GeoVax's Gedeptin® Shows Favorable Safety and Disease Stability in Recurrent Head & Neck Cancer Trial

A peer-reviewed article published in JCO Oncology Advances reports findings from a Phase 1/2 clinical trial evaluating GeoVax Labs' Gedeptin® therapy for recurrent head and neck cancers. The study demonstrated an acceptable safety profile with no new safety signals and clinical evidence of disease stability in 37.5% of patients with end-stage disease who had exhausted all standard treatments.

The trial enrolled patients with recurrent head and neck cancers who had undergone a median of four prior lines of systemic therapy. Patients received therapy on a 28-day schedule consisting of intratumoral Gedeptin injections followed by intravenous fludarabine. Serious adverse events were uncommon and generally unrelated to treatment, with no deaths attributed to study therapy. Tumor biopsies confirmed successful tumor transduction and PNP transgene expression in all evaluable patients, supporting the mechanistic foundation of the Gedeptin platform.

J. Marc Pipas, MD, Executive Medical Director, Oncology of GeoVax, stated that the publication reinforces the strong scientific rationale underpinning the Gedeptin platform. He noted that even in this highly refractory patient population with extensive prior treatment, repeated intratumoral dosing demonstrated a favorable safety profile and evidence of disease stability. The correlative analyses confirming robust tumor transduction and PNP expression represent a critical mechanistic milestone for gene-directed enzyme prodrug therapy.

Kelly T. McKee, MD, MPH, Chief Medical Officer of GeoVax, added that these results support continued development of Gedeptin in settings where tumor burden is lower, patients are less heavily pretreated, or where combination strategies may amplify therapeutic benefit. This aligns with the company's strategy to advance Gedeptin into neoadjuvant studies for surgically resectable recurrent head and neck cancers. The study results suggest that earlier intervention, higher vector dosing, improved tumor transduction, or combination therapy with immune checkpoint inhibitors may further increase efficacy.

David Dodd, Chairman & CEO of GeoVax, stated that the publication in the ASCO journal underscores both the scientific significance of this trial and the need for new approaches to treat recurrent head and neck cancers. Gedeptin's targeted mechanism, combined with its repeat-dosing feasibility, offers a promising therapeutic option for patients. The company looks forward to expanding development into earlier disease settings and into rational combination regimens.

Gedeptin is a non-replicating adenoviral vector delivering the E. coli purine nucleoside phosphorylase (PNP) gene directly into tumor tissue.
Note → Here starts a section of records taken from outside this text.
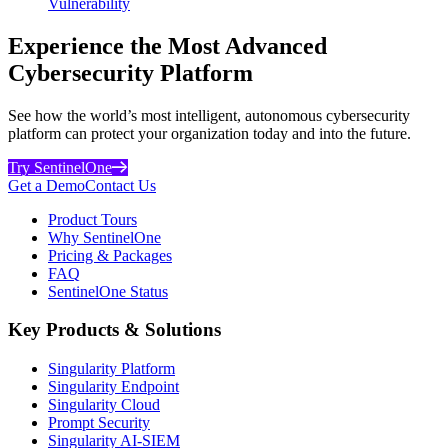
Vulnerability
Experience the Most Advanced
Cybersecurity Platform
See how the world’s most intelligent, autonomous cybersecurity
platform can protect your organization today and into the future.
Try SentinelOne
Get a Demo
Contact Us
Product Tours
Why SentinelOne
Pricing & Packages
FAQ
SentinelOne Status
Key Products & Solutions
Singularity Platform
Singularity Endpoint
Singularity Cloud
Prompt Security
Singularity AI-SIEM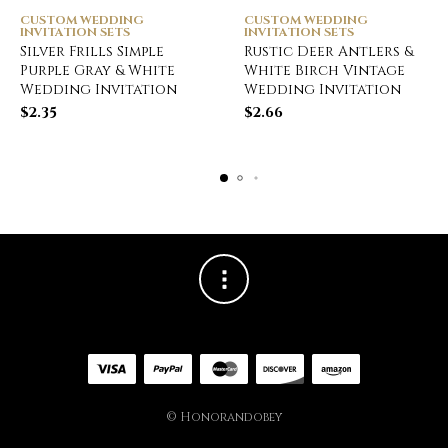
CUSTOM WEDDING
CUSTOM WEDDING
INVITATION SETS
INVITATION SETS
Silver Frills Simple
Rustic Deer Antlers &
Purple Gray & White
White Birch Vintage
Wedding Invitation
Wedding Invitation
$
2.35
$
2.66
© Honorandobey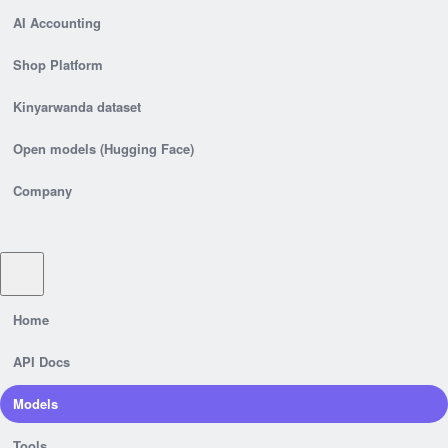
AI Accounting
Shop Platform
Kinyarwanda dataset
Open models (Hugging Face)
Company
Home
API Docs
Models
Tools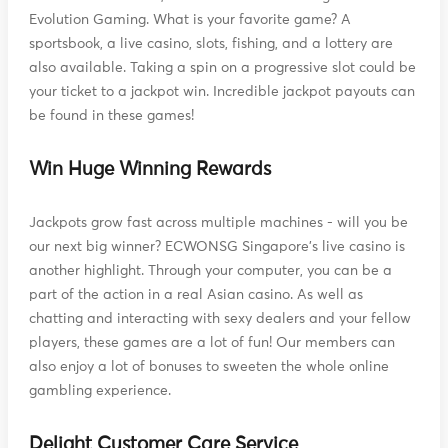
Evolution Gaming. What is your favorite game? A
sportsbook, a live casino, slots, fishing, and a lottery are
also available. Taking a spin on a progressive slot could be
your ticket to a jackpot win. Incredible jackpot payouts can
be found in these games!
Win Huge Winning Rewards
Jackpots grow fast across multiple machines - will you be
our next big winner? ECWONSG Singapore's live casino is
another highlight. Through your computer, you can be a
part of the action in a real Asian casino. As well as
chatting and interacting with sexy dealers and your fellow
players, these games are a lot of fun! Our members can
also enjoy a lot of bonuses to sweeten the whole online
gambling experience.
Delight Customer Care Service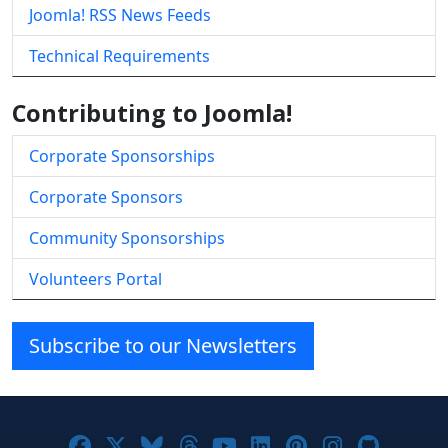
Joomla! RSS News Feeds
Technical Requirements
Contributing to Joomla!
Corporate Sponsorships
Corporate Sponsors
Community Sponsorships
Volunteers Portal
Subscribe to our Newsletters
Joomla! on Facebook
Joomla! on X
Joomla! on Bluesky
Joomla! on Threads
Joomla! on YouTube
Joomla! on Linke
Joomla! on Pi
Joomla! o
Joomla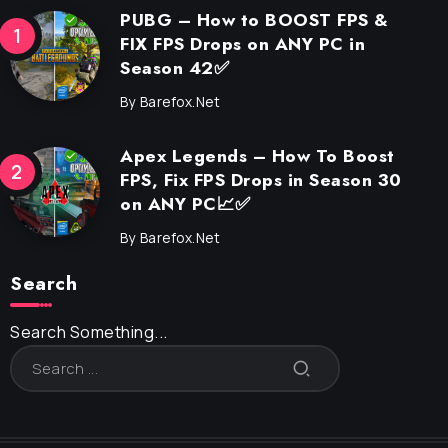
PUBG – How to BOOST FPS &
FIX FPS Drops on ANY PC in
Season 42✅
By
Barefox.net
Apex Legends – How To Boost
FPS, Fix FPS Drops in Season 30
on ANY PC📈✅
By
Barefox.net
Search
Search Something...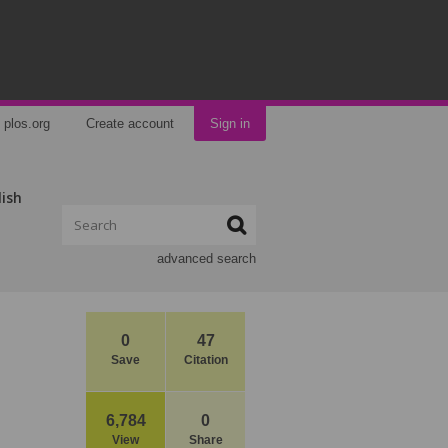
plos.org
Create account
Sign in
lish
advanced search
0
47
Save
Citation
6,784
0
View
Share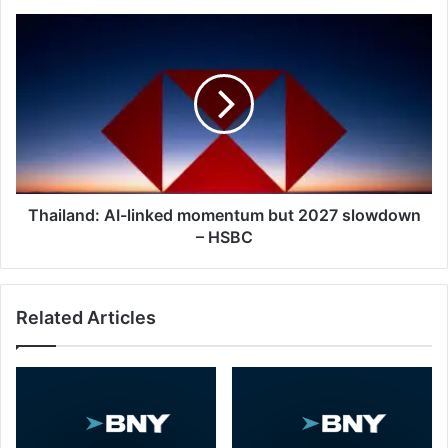
Thailand:
AI-
linked
momentum
but
2027
slowdown
–
HSBC
Thailand: AI-linked momentum but 2027 slowdown
– HSBC
Related Articles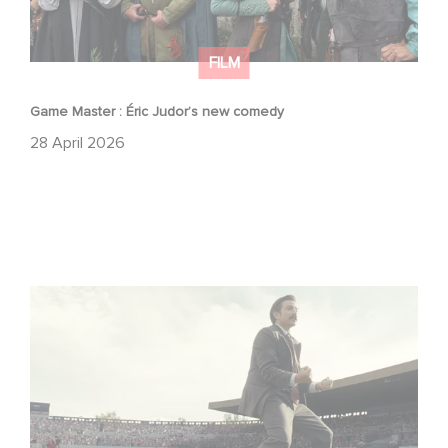
FILM
Game Master : Éric Judor’s new comedy
28 April 2026
Mexico 86 : watch the exclusive trailer for Gaumont
USA’s new production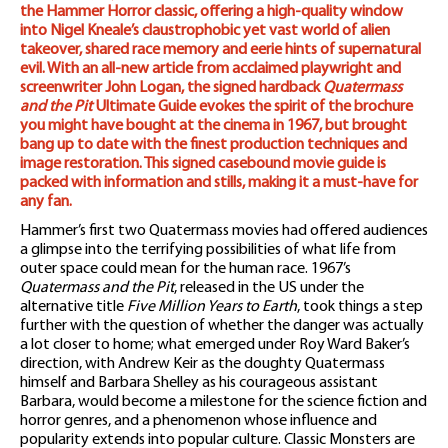
the Hammer Horror classic, offering a high-quality window
into Nigel Kneale’s claustrophobic yet vast world of alien
takeover, shared race memory and eerie hints of supernatural
evil. With an all-new article from acclaimed playwright and
screenwriter John Logan, the signed hardback
Quatermass
and the Pit
Ultimate Guide evokes the spirit of the brochure
you might have bought at the cinema in 1967, but brought
bang up to date with the finest production techniques and
image restoration. This signed casebound movie guide is
packed with information and stills, making it a must-have for
any fan.
Hammer’s first two Quatermass movies had offered audiences
a glimpse into the terrifying possibilities of what life from
outer space could mean for the human race. 1967’s
Quatermass and the Pit
, released in the US under the
alternative title
Five Million Years to Earth
, took things a step
further with the question of whether the danger was actually
a lot closer to home; what emerged under Roy Ward Baker’s
direction, with Andrew Keir as the doughty Quatermass
himself and Barbara Shelley as his courageous assistant
Barbara, would become a milestone for the science fiction and
horror genres, and a phenomenon whose influence and
popularity extends into popular culture. Classic Monsters are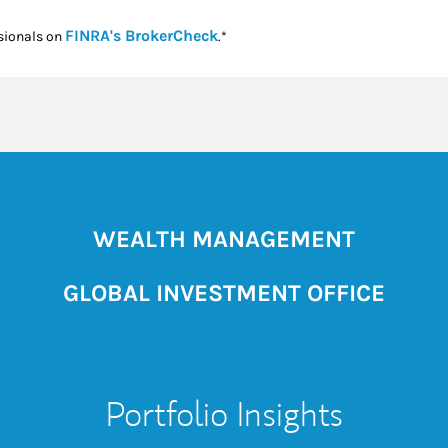
Link Opens in New Tab
FINRA's BrokerCheck
sionals on
.*
WEALTH MANAGEMENT
GLOBAL INVESTMENT OFFICE
Portfolio Insights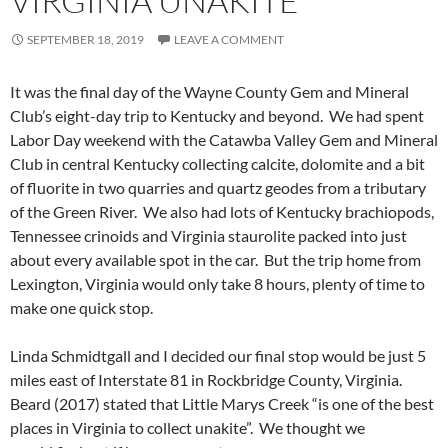
VIRGINIA UNAKITE
SEPTEMBER 18, 2019
LEAVE A COMMENT
It was the final day of the Wayne County Gem and Mineral
Club’s eight-day trip to Kentucky and beyond. We had spent
Labor Day weekend with the Catawba Valley Gem and Mineral
Club in central Kentucky collecting calcite, dolomite and a bit
of fluorite in two quarries and quartz geodes from a tributary
of the Green River. We also had lots of Kentucky brachiopods,
Tennessee crinoids and Virginia staurolite packed into just
about every available spot in the car. But the trip home from
Lexington, Virginia would only take 8 hours, plenty of time to
make one quick stop.
Linda Schmidtgall and I decided our final stop would be just 5
miles east of Interstate 81 in Rockbridge County, Virginia.
Beard (2017) stated that Little Marys Creek “is one of the best
places in Virginia to collect unakite”. We thought we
Following intratumoral injection, patients receive systemic fludarabine, which is converted in PNP-expressing tumor cells into a potent cytotoxic metabolite. Key characteristics include a tumor-agnostic mechanism of action, strong bystander effect, immune-sensitizing properties that may improve responses to immune checkpoint inhibitors, and a favorable safety profile demonstrated across early studies. For more information about clinical trials and other updates, visit https://www.geovax.com.

The implications of these findings are significant for the oncology field and patients with recurrent head and neck cancers. The demonstration of safety with repeated dosing opens possibilities for longer-term treatment regimens, while evidence of disease stability in end-stage patients suggests potential for greater efficacy in earlier disease stages. The confirmed tumor transduction and PNP expression provide validation for the GDEPT approach, which could have applications beyond head and neck cancers given the platform's tumor-agnostic mechanism. The potential for combination with immune checkpoint inhibitors represents a promising therapeutic strategy that could enhance treatment outcomes across multiple cancer types.